Salicylates should be considered in this patient with multiple clinical findings consistent with intoxication. The effects of salicylate toxicity include respiratory alkalosis, anion gap metabolic acidosis, and hyperthermia. The increase in insensible water losses and hyperthermia often result in intravascular volume depletion. Salicylates are also associated with a depressed level of consciousness and noncardiogenic pulmonary edema. Other symptoms can include coagulation abnormalities (prolonged prothrombin time), hepatic toxicity, and hypoglycemia.
Chronic salicylate ingestion should be suspected in this patient with a history of degenerative joint disease. Chronic ingestors develop toxicity at lower blood levels than patients with a single acute ingestion. Management includes alkalinization of urine to enhance excretion of salicylates, and hemodialysis for severe toxicity.

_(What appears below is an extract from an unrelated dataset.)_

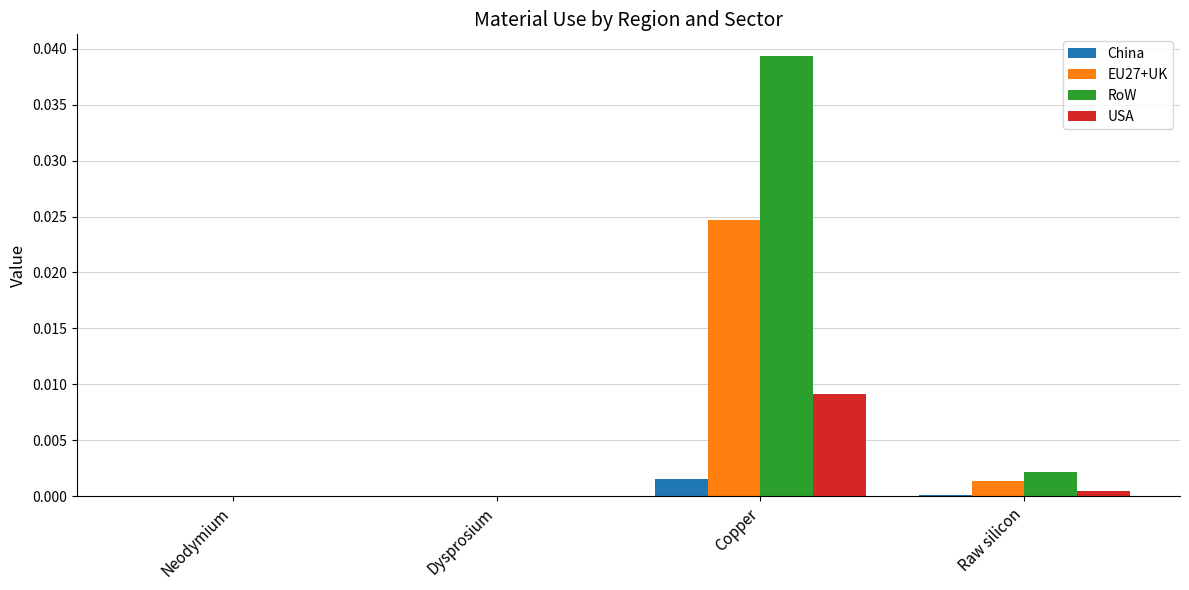

What are all the series names shown in the legend?

China, EU27+UK, RoW, USA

Ephedrine can produce a sympathomimetic syndrome with tachycardia, hyperthermia, and altered mental status, but metabolic acidosis and pulmonary edema would not be expected. Lithium can also cause altered mental status and other neurologic findings, as well as tachycardia due to intravascular volume depletion. Lithium would not be expected to cause fever, metabolic acidosis, or pulmonary edema. Ethylene glycol ingestion can produce many of the symptoms this patient is manifesting, including depressed level of consciousness, metabolic acidosis, and pulmonary edema. Ethylene glycol ingestion often results in an osmolar gap, however, and would not be associated with fever. Tricyclic antidepressants can cause neurologic symptoms, including seizures and coma. Anticholinergic features such as hyperthermia, dry mouth, flushing, and dilated pupils associated with tricyclic overdose are not seen in this patient.